読んでみた

「お母さんは、だいじょうぶ」

文・楠章子、まんが・ながおかえつこ/1250円+税/毎日新聞出版

 ベストセラーの絵本「ばあばは、だいじょうぶ」の著者が、認知症の母との20年にわたる暮らしをまんがを添えて綴った。

 母「トマト」がアルツハイマー病と診断されても、私「オマメ」は長らく、母のことを隠していた。奇異の目を向けられるのが怖かった。だが、介護に追われるうち、互いに思いやりたいはずなのに、責め合ってしまう。家族介護の限界を感じ、ケアマネに打ち明けた。姉や兄と相談し、「仕事一番、介護は二番」と決めた。

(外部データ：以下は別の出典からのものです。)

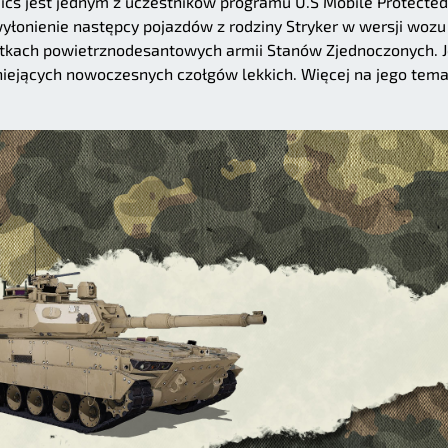
ics jest jednym z uczestników programu U.S Mobile Protected
yłonienie następcy pojazdów z rodziny Stryker w wersji wozu
tkach powietrznodesantowych armii Stanów Zjednoczonych. J
niejących nowoczesnych czołgów lekkich. Więcej na jego tema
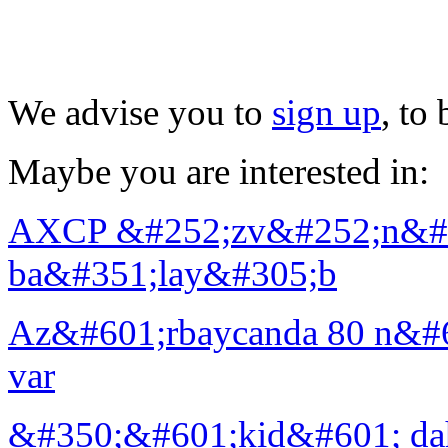
We advise you to
sign up
, to
Maybe you are interested in:
AXCP &#252;zv&#252;n&#
ba&#351;lay&#305;b
Az&#601;rbaycanda 80 n&#6
var
&#350;&#601;kid&#601; da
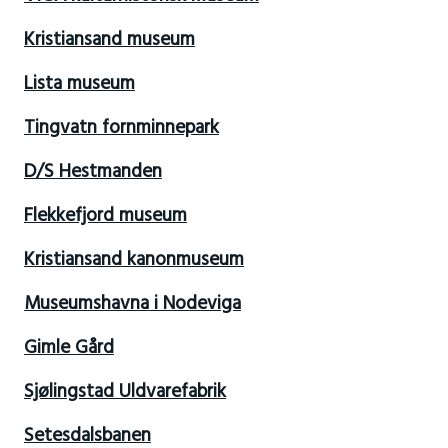
Kristiansand museum
Lista museum
Tingvatn fornminnepark
D/S Hestmanden
Flekkefjord museum
Kristiansand kanonmuseum
Museumshavna i Nodeviga
Gimle Gård
Sjølingstad Uldvarefabrik
Setesdalsbanen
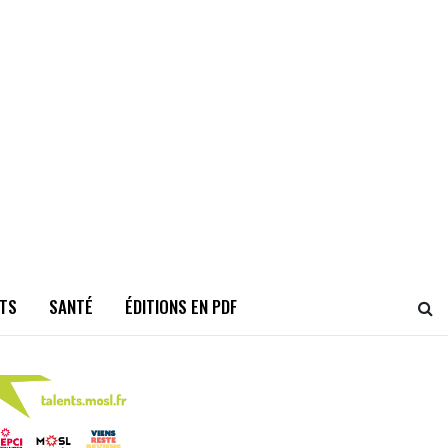
TS
SANTÉ
ÉDITIONS EN PDF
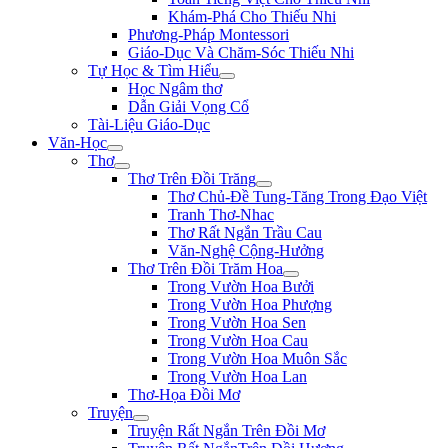
Khám-Phá Cho Thiếu Nhi
Phương-Pháp Montessori
Giáo-Dục Và Chăm-Sóc Thiếu Nhi
Tự Học & Tìm Hiểu
Học Ngâm thơ
Dẫn Giải Vọng Cổ
Tài-Liệu Giáo-Dục
Văn-Học
Thơ
Thơ Trên Đồi Trăng
Thơ Chủ-Đề Tung-Tăng Trong Đạo Việt
Tranh Thơ-Nhac
Thơ Rất Ngắn Trầu Cau
Văn-Nghệ Cộng-Hưởng
Thơ Trên Đồi Trăm Hoa
Trong Vườn Hoa Bưởi
Trong Vườn Hoa Phượng
Trong Vườn Hoa Sen
Trong Vườn Hoa Cau
Trong Vườn Hoa Muôn Sắc
Trong Vườn Hoa Lan
Thơ-Họa Đồi Mơ
Truyện
Truyện Rất Ngắn Trên Đồi Mơ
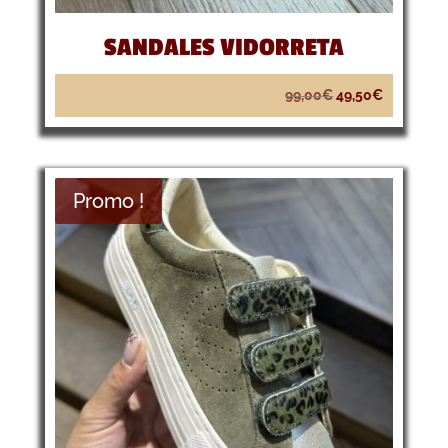
SANDALES VIDORRETA
Le
Le
99,00
€
49,50
€
prix
prix
initial
actuel
était :
est :
99,00€.
49,50€.
Promo !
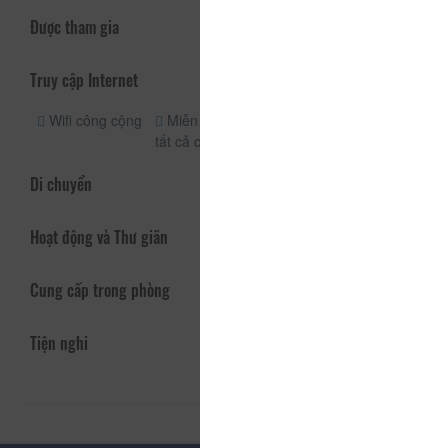
Được tham gia
Truy cập Internet
Wifi công cộng
Miễn phí wifi
tất cả các phòng
Di chuyển
Hoạt động và Thư giãn
Cung cấp trong phòng
Tiện nghi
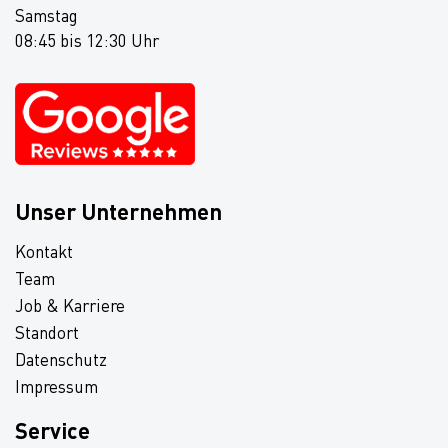
Samstag
08:45 bis 12:30 Uhr
Unser Unternehmen
Kontakt
Team
Job & Karriere
Standort
Datenschutz
Impressum
Service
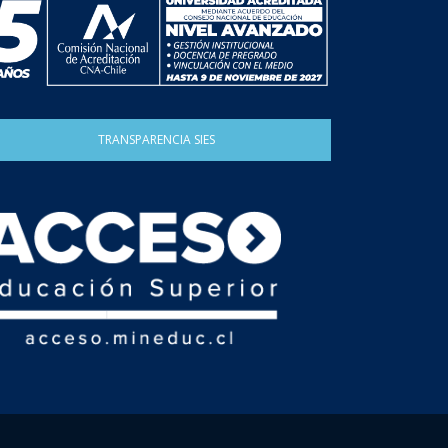
TRANSPARENCIA SIES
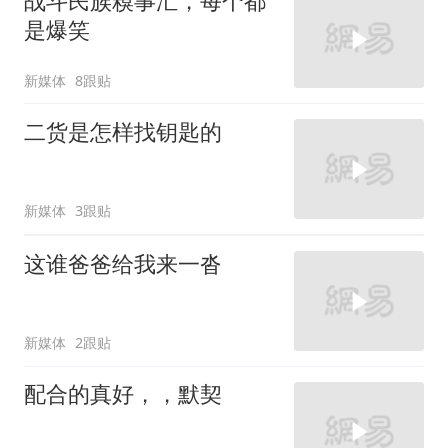
战斗民族糗事汇，每个都
是爆笑
新媒体
8跟贴
二货是怎样找钥匙的
新媒体
3跟贴
这谁爸爸给我来一沓
新媒体
2跟贴
配合的真好，，默契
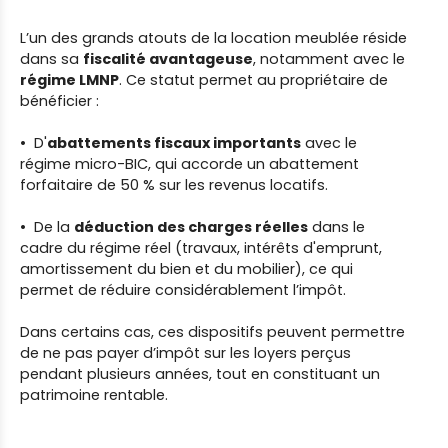
L’un des grands atouts de la location meublée réside
dans sa
fiscalité avantageuse
, notamment avec le
régime LMNP
. Ce statut permet au propriétaire de
bénéficier :
D'
abattements fiscaux importants
avec le
régime micro-BIC, qui accorde un abattement
forfaitaire de 50 % sur les revenus locatifs.
De la
déduction des charges réelles
dans le
cadre du régime réel (travaux, intérêts d'emprunt,
amortissement du bien et du mobilier), ce qui
permet de réduire considérablement l’impôt.
Dans certains cas, ces dispositifs peuvent permettre
de ne pas payer d’impôt sur les loyers perçus
pendant plusieurs années, tout en constituant un
patrimoine rentable.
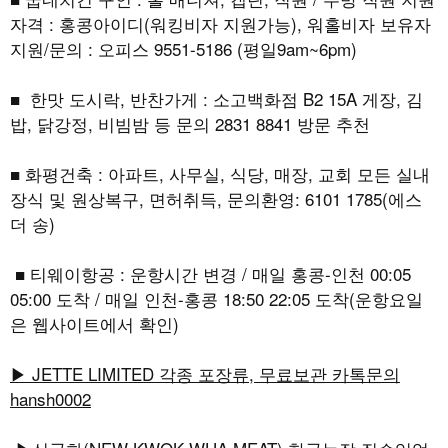
자격 : 홍콩아이디(워킹비자 지원가능), 워홀비자 보유자
지원/문의 : 오피스 9551-5186 (평일9am~6pm)
■ 한맛 도시락, 반찬가게 : 소고백화점 B2 15A 게장, 김
밥, 닭강정, 비빔밤 등 문의 2831 8841 방문 추천
■ 화평건축 : 아파트, 사무실, 식당, 매장, 교회 모든 실내
장식 및 원상복구, 면허취득, 문의환영: 6101 1785(에스
더 송)
■ 티웨이항공 : 운항시간 변경 / 매일 홍콩-인천 00:05
05:00 도착 / 매일 인천-홍콩 18:50 22:05 도착(운항요일
은 웹사이트에서 확인)
▶ JETTE LIMITED 각종 포장류, 무료보관 카톡문의
hansh0002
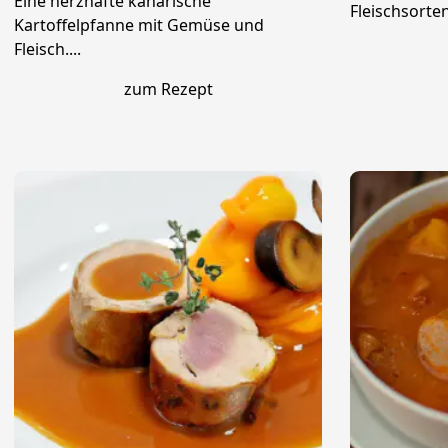
Eine herzhafte kanarische
Fleischsorten.
Kartoffelpfanne mit Gemüse und
Fleisch....
zum Rezept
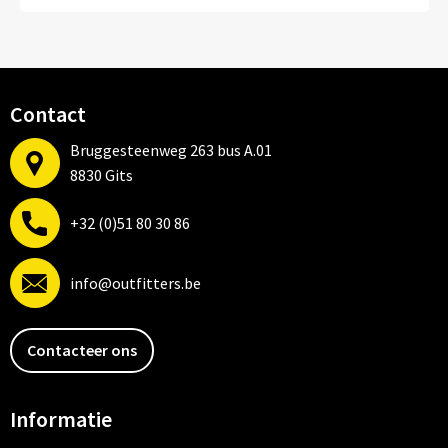
Mutsen
Sleutelhangers en Lanyards
Petten
Snoepgoed
Sjaals en nekwarmers
Spellen voor binnen en buiten
Contact
Bruggesteenweg 263 bus A.01
Petten, Mutsen en Accessoires
Tassen
8830 Gits
Blazers
Veiligheid, Auto en Fiets
+32 (0)51 80 30 86
Dekens, Fleecedekens en Kussens
Vrije tijd en Strand
info@outfitters.be
Gezichtsmaskers en mondkapjes
Contacteer ons
Gilets
Handschoenen en Sjaals
Informatie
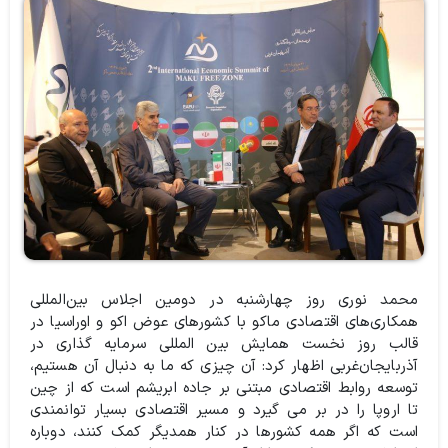
محمد نوری روز چهارشنبه در دومین اجلاس بین‌المللی
همکاری‌های اقتصادی ماکو با کشورهای عوض اکو و اوراسیا در
قالب روز نخست همایش بین المللی سرمایه گذاری در
آذربایجان‌غربی اظهار کرد: آن چیزی که ما به دنبال آن هستیم،
توسعه روابط اقتصادی مبتنی بر جاده ابریشم است که از چین
تا اروپا را در بر می گیرد و مسیر اقتصادی بسیار توانمندی
است که اگر همه کشورها در کنار همدیگر کمک کنند، دوباره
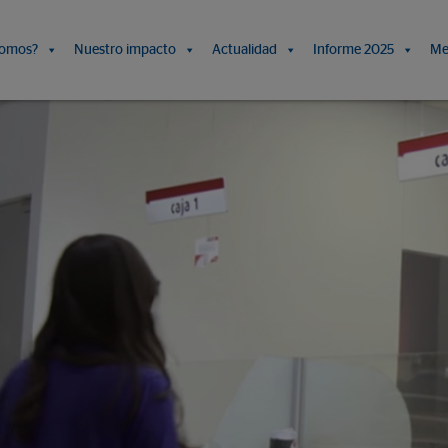
somos?
Nuestro impacto
Actualidad
Informe 2025
Me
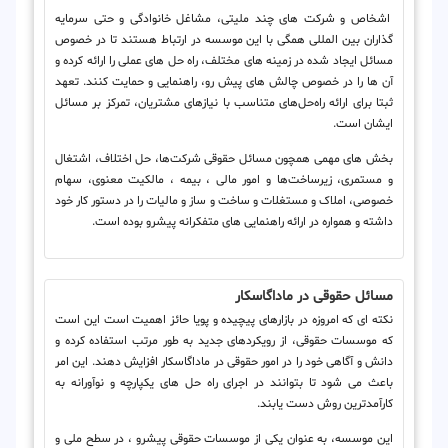
اشخاص و شرکت های چند ملیتی، مشاغل خانوادگی و حتی سرمایه
گذاران بین المللی همگی با این موسسه در ارتباط هستند تا در خصوص
مسائل ایجاد شده در زمینه های مختلف، راه حل های عملی را ارائه کرده و
آن ها را در خصوص چالش های پیش رو، راهنمایی و حمایت کنند. تعهد
ثبتا برای ارائه راه‌حل‌های متناسب با نیازهای مشتریان، تمرکز بر مسائل
ایشان است.
بخش های مهمی همچون مسائل حقوقی شرکت‌ها، حل اختلاف، اشتغال
و مستمری، زیرساخت‌ها و امور مالی ، بیمه ، مالکیت معنوی، سهام
خصوصی، املاک و مستغلات و ساخت و ساز و مالیات را در دستور کار خود
داشته و همواره در ارائه راهنمایی های متفکرانه پیشرو بوده است.
مسائل حقوقی در ماداگاسکار
نکته ای که امروزه در بازارهای پیچیده و پویا حائز اهمیت است این است
که موسسات حقوقی، از رویکردهای جدید به طور مرتب استفاده کرده و
دانش و آگاهی خود را در امور حقوقی در ماداگاسکار افزایش دهند. این امر
باعث می شود تا بتوانند در اجرای راه حل های یکپارچه و نوآورانه به
کارآمدترین روش دست یابند.
این موسسه، به عنوان یکی از موسسات حقوقی پیشرو ، در سطح ملی و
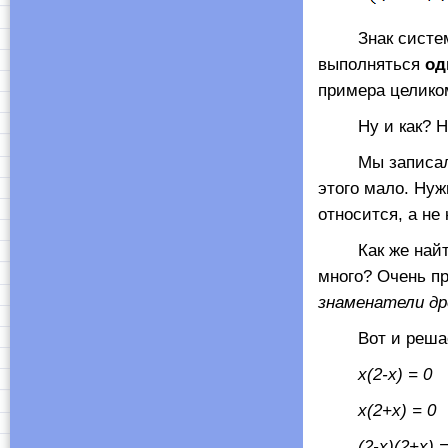
Знак системы (
выполняться
од
примера целико
Ну и как? На
Мы записали ку
этого мало. Нуж
относится, а не
Как же найти 
много? Очень пр
знаменатели др
Вот и решаем э
x
(2-
x
) = 0
x
(2+
x
) = 0
(2-
x
)(2+
x
) 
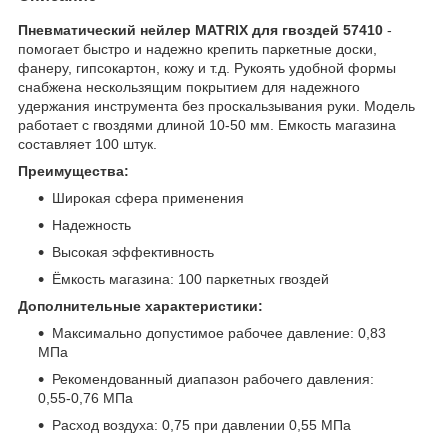
Пневматический нейлер MATRIX для гвоздей 57410​
-
помогает быстро и надежно крепить паркетные доски,
фанеру, гипсокартон, кожу и т.д. Рукоять удобной формы
снабжена нескользящим покрытием для надежного
удержания инструмента без проскальзывания руки. Модель
работает с гвоздями длиной 10-50 мм. Емкость магазина
составляет 100 штук.
Преимущества:
Широкая сфера применения
Надежность
Высокая эффективность
Ёмкость магазина: 100 паркетных гвоздей
Дополнительные характеристики:
Максимально допустимое рабочее давление: 0,83
МПа
Рекомендованный диапазон рабочего давления:
0,55-0,76 МПа
Расход воздуха: 0,75 при давлении 0,55 МПа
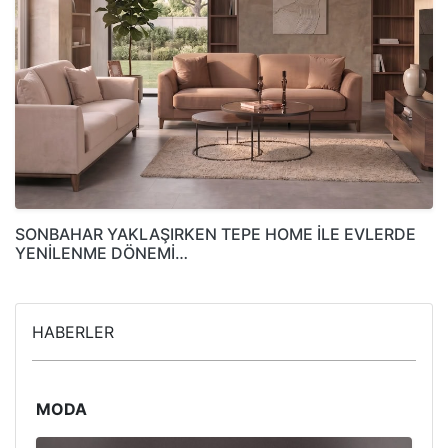
SONBAHAR YAKLAŞIRKEN TEPE HOME İLE EVLERDE
YENİLENME DÖNEMİ…
HABERLER
MODA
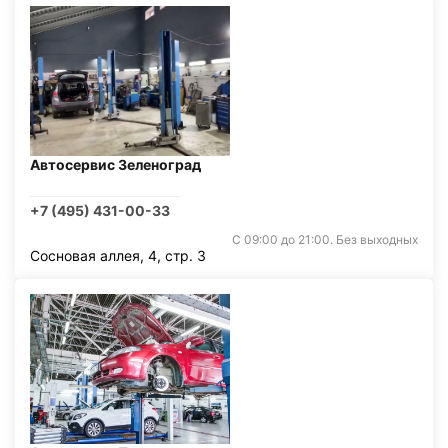
Автосервис Зеленоград
+7 (495) 431-00-33
С 09:00 до 21:00. Без выходных
Сосновая аллея, 4, стр. 3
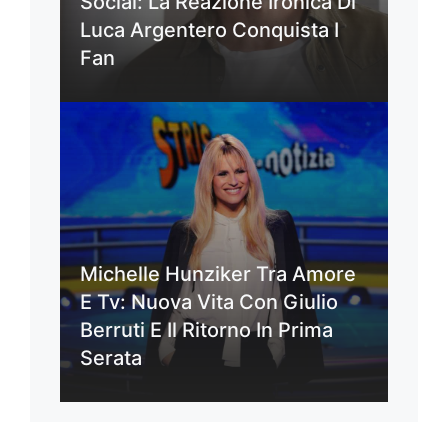
Social: La Reazione Ironica Di
Luca Argentero Conquista I
Fan
Michelle Hunziker Tra Amore
E Tv: Nuova Vita Con Giulio
Berruti E Il Ritorno In Prima
Serata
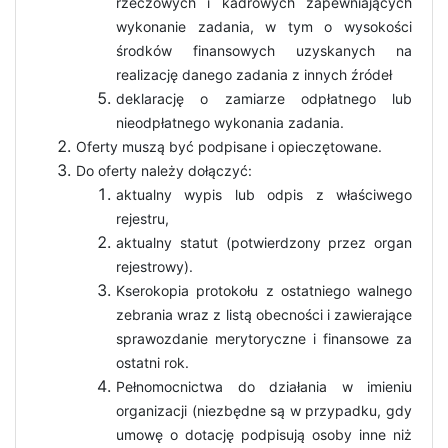
rzeczowych i kadrowych zapewniających
wykonanie zadania, w tym o wysokości
środków finansowych uzyskanych na
realizację danego zadania z innych źródeł
deklarację o zamiarze odpłatnego lub
nieodpłatnego wykonania zadania.
Oferty muszą być podpisane i opieczętowane.
Do oferty należy dołączyć:
aktualny wypis lub odpis z właściwego
rejestru,
aktualny statut (potwierdzony przez organ
rejestrowy).
Kserokopia protokołu z ostatniego walnego
zebrania wraz z listą obecności i zawierające
sprawozdanie merytoryczne i finansowe za
ostatni rok.
Pełnomocnictwa do działania w imieniu
organizacji (niezbędne są w przypadku, gdy
umowę o dotację podpisują osoby inne niż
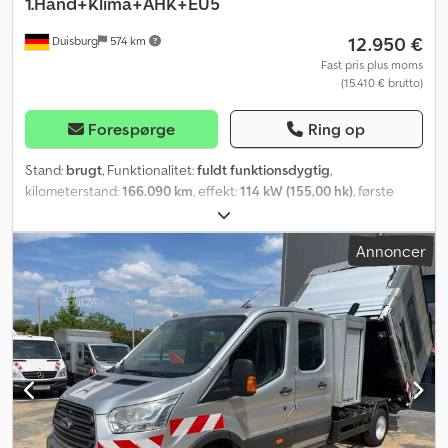
1.Hand+Klima+AHK+EU5
12.950 €
Duisburg
574 km
Fast pris plus moms
(15.410 € brutto)
Forespørge
Ring op
Stand:
brugt
, Funktionalitet:
fuldt funktionsdygtig
,
kilometerstand:
166.090 km
, effekt:
114 kW (155,00 hk)
, første
registrering:
03/2016
, brændstoftype:
diesel
, tomvægt:
3.170 kg
,
maksimal lastvægt:
1.510 kg
, samlet vægt:
4.690 kg
,
Annoncer
akslekonfiguration:
4x2
, næste syn (TÜV):
06/2027
, brændstof:
diesel
, farve:
sølvfarvet
, førerhus:
anden
, geartype:
mekanisk
,
antal gear:
6
, emissionsklasse:
Euro 5
, antal sæder:
7
, samlet
længde:
6.400 mm
, samlet bredde:
2.300 mm
, total højde:
2.890
mm
, tilladt akselbelastning (aksel 1):
1.850 kg
, tilladt
akselbelastning (aksel 2):
3.300 kg
, længde af lastrum:
2.300 mm
,
læsningsbredde:
2.100 mm
, lastepladshøjde:
1.800 mm
, antal
tidligere ejere:
1
, Udstyr:
ABS, airbag, bordincomputer,
centrallås, elektrisk rudehejs, elektronisk stabilitetsprogram
(ESP), immobilizersystem, klimaanlæg, lastbilregistrering,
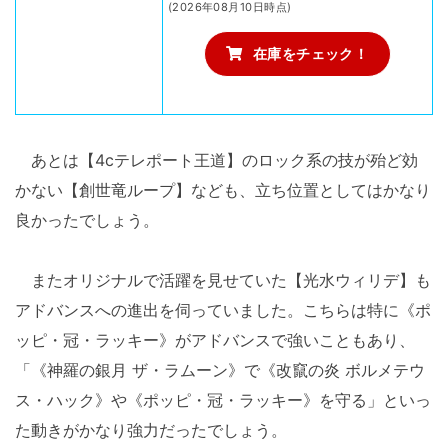
(2026年08月10日時点)
在庫をチェック！
あとは【4cテレポート王道】のロック系の技が殆ど効
かない【創世竜ループ】なども、立ち位置としてはかなり
良かったでしょう。
またオリジナルで活躍を見せていた【光水ウィリデ】も
アドバンスへの進出を伺っていました。こちらは特に《ポ
ッピ・冠・ラッキー》がアドバンスで強いこともあり、
「《神羅の銀月 ザ・ラムーン》で《改竄の炎 ボルメテウ
ス・ハック》や《ポッピ・冠・ラッキー》を守る」といっ
た動きがかなり強力だったでしょう。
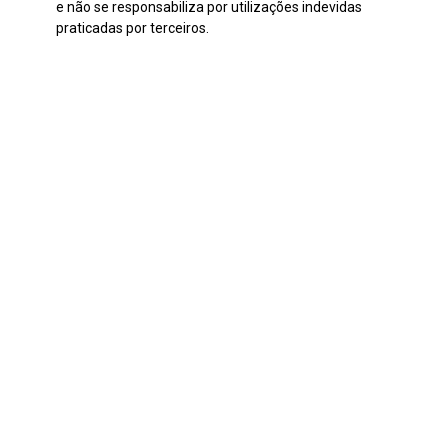
e não se responsabiliza por utilizações indevidas
praticadas por terceiros.
Continuar navegando
Sem título
Paisagens III
Voltar para a lista de itens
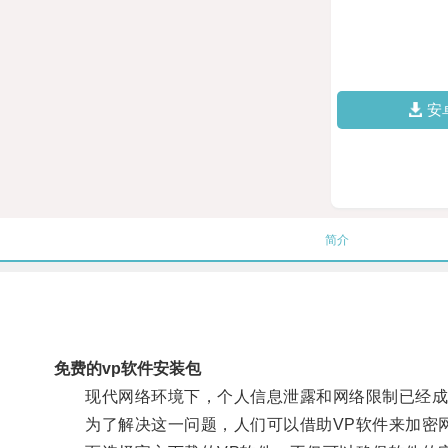
安
简介
免费的vp软件安装包
现代网络环境下，个人信息泄露和网络限制已经成
为了解决这一问题，人们可以借助VP软件来加密网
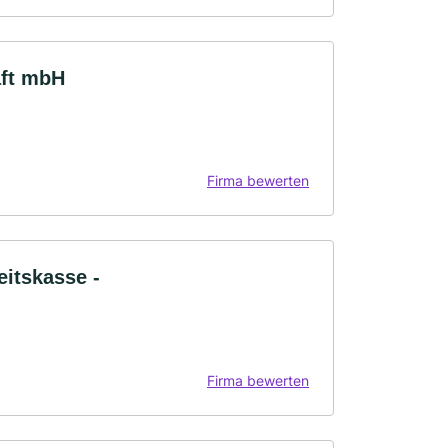
aft mbH
Firma bewerten
itskasse -
Firma bewerten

 発症から20年。トマトは言葉を忘れ、表情も乏しくなった。そうした中、16年そばにいた愛犬が死ぬ。別れの朝、トマトはうっすら涙を浮かべた。母が感情の消えた人形のようになるのを恐れていたが、そうでないと知り、オマメは穏やかな気持ちでいる。

 母のことを明かし、楽になった著者も出版には迷ったという。それでも閉じた闇の中で介護に苦しむ人への一助になりたい、そして母が認知症になったことに意味を持たせたいと考え、踏み切った。